Freshness source: label_run_manifest tracks batch time, prompt version, retrieval index version, accepted count, and stale queue reason.
API endpoint: /api/reports/labeling-quality
Owner: AI workflow owner and reviewer lead.
Cutover gate: No downstream report can use new labels until reviewed rows are promoted and stale queue warnings are clear.
Run this checklist before moving a report from draft to ready or live.
Every dashboard or report declares audience, cadence, decision it drives, required marts, status, and cutover gate before any chart is built.
Each visual and drilldown maps to a bounded DuckDB, SQLite, Parquet, JSON, or API read over a hot mart.
Freshness source shows snapshot time, row counts, input hashes, retrieval versions, prompt versions, and stale reasons.
Materialized retrieval outputs store embeddings, BM25, RRF, snippets, and accepted evidence before the report opens.
The LLM labeling queue promotes only reviewed labels into report marts; draft labels stay out of live dashboards.
The API endpoint returns cached report data and never rebuilds facts, reruns retrieval, or labels records in the request path.
The owner can explain what happens when the report is stale, empty, disputed, or no longer useful.
The cutover gate proves that the old manual workflow can be retired without losing evidence, accountability, or review state.
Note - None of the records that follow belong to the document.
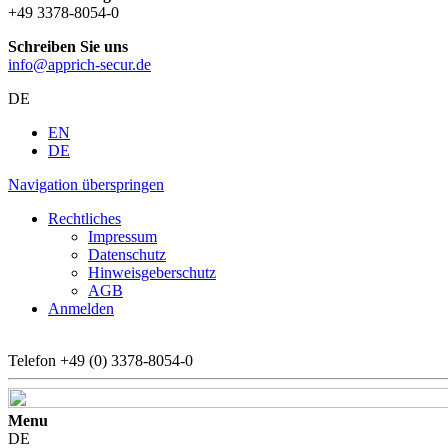
+49 3378-8054-0
Schreiben Sie uns
info@apprich-secur.de
DE
EN
DE
Navigation überspringen
Rechtliches
Impressum
Datenschutz
Hinweisgeberschutz
AGB
Anmelden
Telefon
+49 (0) 3378-8054-0
Menu
DE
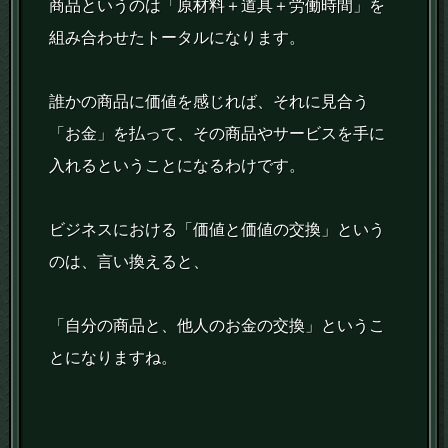
商品というのは「原材料＋道具＋労働時間」を
組み合わせたトータルになります。
誰かの商品に価値を感じれば、それに見合う
「お金」を払って、その商品やサービスを手に
入れるということになるわけです。
ビジネスにおける「価値と価値の交換」という
のは、言い換えると、
「自分の商品と、他人のお金の交換」というこ
とになりますね。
Use the hot marts guide to shape report-ready tables and the performance guide to keep local dashboard serving fast on normal office laptops.
It is a simple register for dashboards and reports. Each entry names the audience, cadence, decision, visuals, drilldowns, required marts, freshness source, API endpoint, owner, status, and cutover gate.
A decision field prevents dashboards from becoming passive chart collections. It makes the report prove which operating choice, escalation, or follow-through action it supports.
Required marts tell the UI which bounded DuckDB, SQLite, Parquet, JSON, or API-ready tables it can read. Freshness source tells users whether the data is current enough to trust.
A cutover gate is the proof required before the report replaces an old workflow. It usually covers owner review, freshness checks, stable APIs, and no live AI work in the request path.
Start the next dashboard request by filling the catalog row. If the audience, decision, marts, freshness source, owner, and cutover gate are unclear, the report is not ready.